Chasing a Moonbow at Cumberland Falls, KY

Here’s an item for your bucket list:  Marveling at a magical moonbow – not a rainbow, but a moonbow.

This phenomenon occurs at Cumberland Falls in southeastern Kentucky and nowhere else in the western hemisphere. Cumberland Falls, the centerpiece of a popular Kentucky state park, is a curtain of water 125 feet across and 60 feet tall. It pours into a rocky gorge, and on the nights of a full moon, magic happens. There, arching across the night sky,  is a moonbow.
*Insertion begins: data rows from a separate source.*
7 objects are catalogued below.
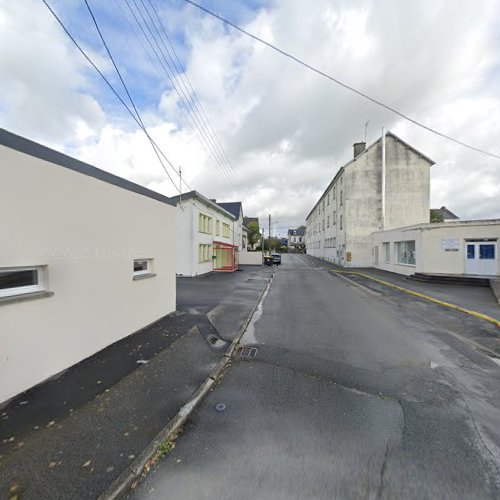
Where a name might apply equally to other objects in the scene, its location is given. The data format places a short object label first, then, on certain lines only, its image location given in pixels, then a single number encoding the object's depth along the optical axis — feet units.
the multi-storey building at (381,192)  75.10
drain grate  15.29
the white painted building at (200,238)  55.01
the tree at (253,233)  160.56
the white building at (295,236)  335.47
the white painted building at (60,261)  10.26
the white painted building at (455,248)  44.42
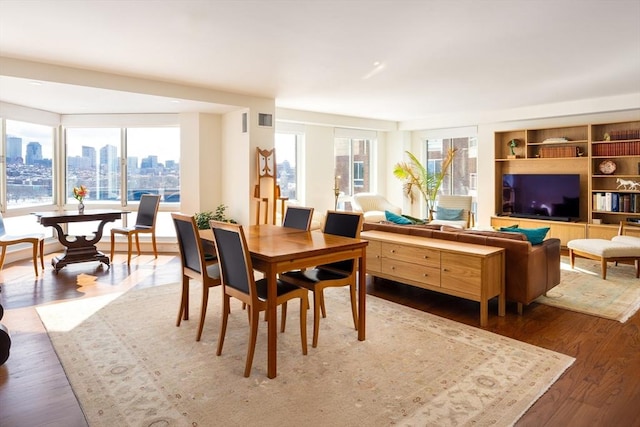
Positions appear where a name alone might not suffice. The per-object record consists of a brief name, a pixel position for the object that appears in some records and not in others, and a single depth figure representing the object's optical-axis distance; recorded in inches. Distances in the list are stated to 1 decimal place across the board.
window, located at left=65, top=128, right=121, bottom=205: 268.5
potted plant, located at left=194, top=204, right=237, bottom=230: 244.7
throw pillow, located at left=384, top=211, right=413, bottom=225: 190.1
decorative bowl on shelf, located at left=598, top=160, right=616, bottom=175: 254.1
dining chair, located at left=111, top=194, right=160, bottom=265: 234.2
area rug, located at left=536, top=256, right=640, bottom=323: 150.8
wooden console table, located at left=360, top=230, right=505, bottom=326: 136.4
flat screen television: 265.9
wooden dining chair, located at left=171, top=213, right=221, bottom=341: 120.5
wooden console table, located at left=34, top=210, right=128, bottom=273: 203.3
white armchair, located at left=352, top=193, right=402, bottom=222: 321.4
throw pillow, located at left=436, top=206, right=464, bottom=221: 297.8
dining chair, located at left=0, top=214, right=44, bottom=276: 189.4
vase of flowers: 217.6
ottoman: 190.9
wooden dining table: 100.6
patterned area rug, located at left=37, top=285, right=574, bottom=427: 84.8
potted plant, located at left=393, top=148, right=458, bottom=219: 339.6
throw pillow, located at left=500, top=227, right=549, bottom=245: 153.6
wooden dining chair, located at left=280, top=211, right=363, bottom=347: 120.5
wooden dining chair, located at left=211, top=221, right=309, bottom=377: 101.0
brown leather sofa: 142.7
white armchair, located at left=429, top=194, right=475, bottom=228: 296.1
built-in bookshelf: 246.5
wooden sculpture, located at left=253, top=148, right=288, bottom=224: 244.7
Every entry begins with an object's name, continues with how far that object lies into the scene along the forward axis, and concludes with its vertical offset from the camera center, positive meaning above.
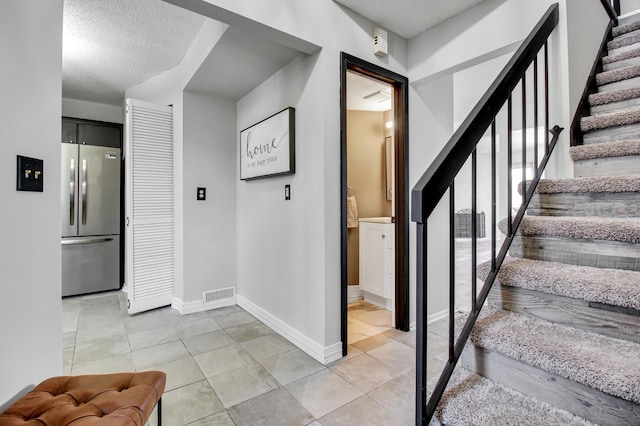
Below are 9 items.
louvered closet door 3.14 +0.11
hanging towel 3.62 +0.01
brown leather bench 0.96 -0.63
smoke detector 2.44 +1.36
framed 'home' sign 2.52 +0.62
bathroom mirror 3.88 +0.67
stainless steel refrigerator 3.83 -0.03
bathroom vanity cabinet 3.24 -0.48
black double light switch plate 1.08 +0.15
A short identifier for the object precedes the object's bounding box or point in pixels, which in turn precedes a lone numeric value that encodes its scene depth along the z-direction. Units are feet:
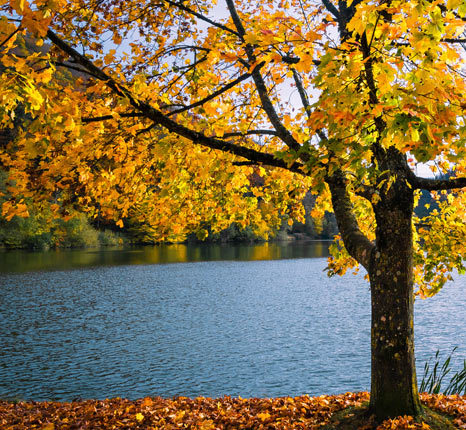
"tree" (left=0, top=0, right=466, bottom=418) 10.53
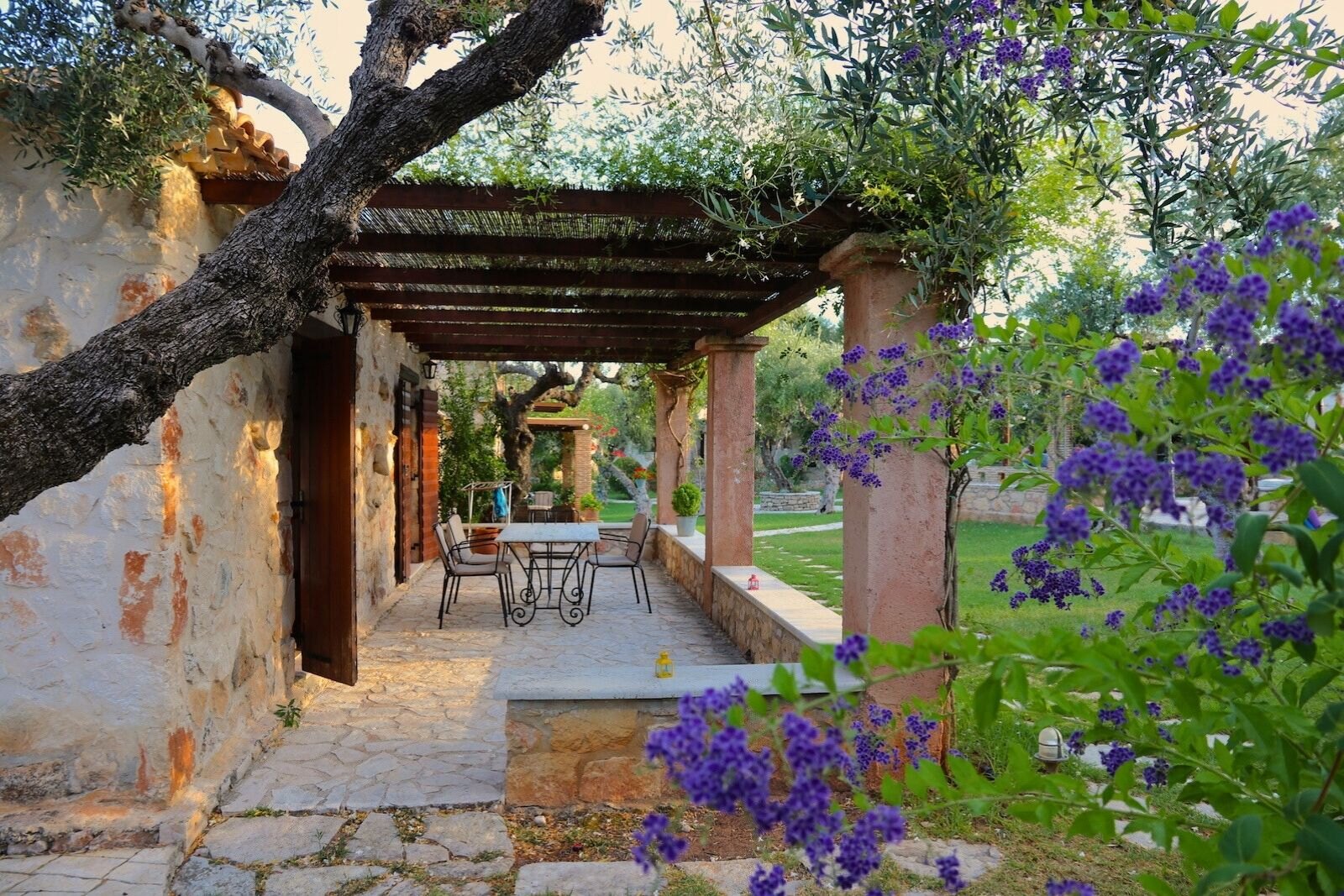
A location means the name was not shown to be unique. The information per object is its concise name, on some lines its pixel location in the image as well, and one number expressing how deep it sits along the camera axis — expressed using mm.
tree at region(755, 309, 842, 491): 19031
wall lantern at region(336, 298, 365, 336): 4988
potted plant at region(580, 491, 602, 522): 13367
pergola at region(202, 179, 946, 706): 3521
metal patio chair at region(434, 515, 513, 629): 6820
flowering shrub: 856
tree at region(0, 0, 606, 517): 1761
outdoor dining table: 7051
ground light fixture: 3615
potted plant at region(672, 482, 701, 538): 9258
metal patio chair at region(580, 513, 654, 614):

Kentucky native T. Coleman DuPont bought the falls in 1927 and gave it to the state for a park. He’s the namesake of the 51-room DuPont Lodge, which is accented by solid hemlock beams, knotty pine paneling and massive stone fireplaces.

 

The park also has rental cabins, camping, hiking trails and a stable. Guided rafting trips are offered nearby, and the surrounding Daniel Boone National Forest provides panorama after panorama of mountain beauty.

Cumberland Falls, sometimes called the Niagara of the South, is beautiful in the daylight, too, but it is too often bypassed as travelers zoom along I-75. It’s only 20 miles southwest of Corbin, but it’s a world apart.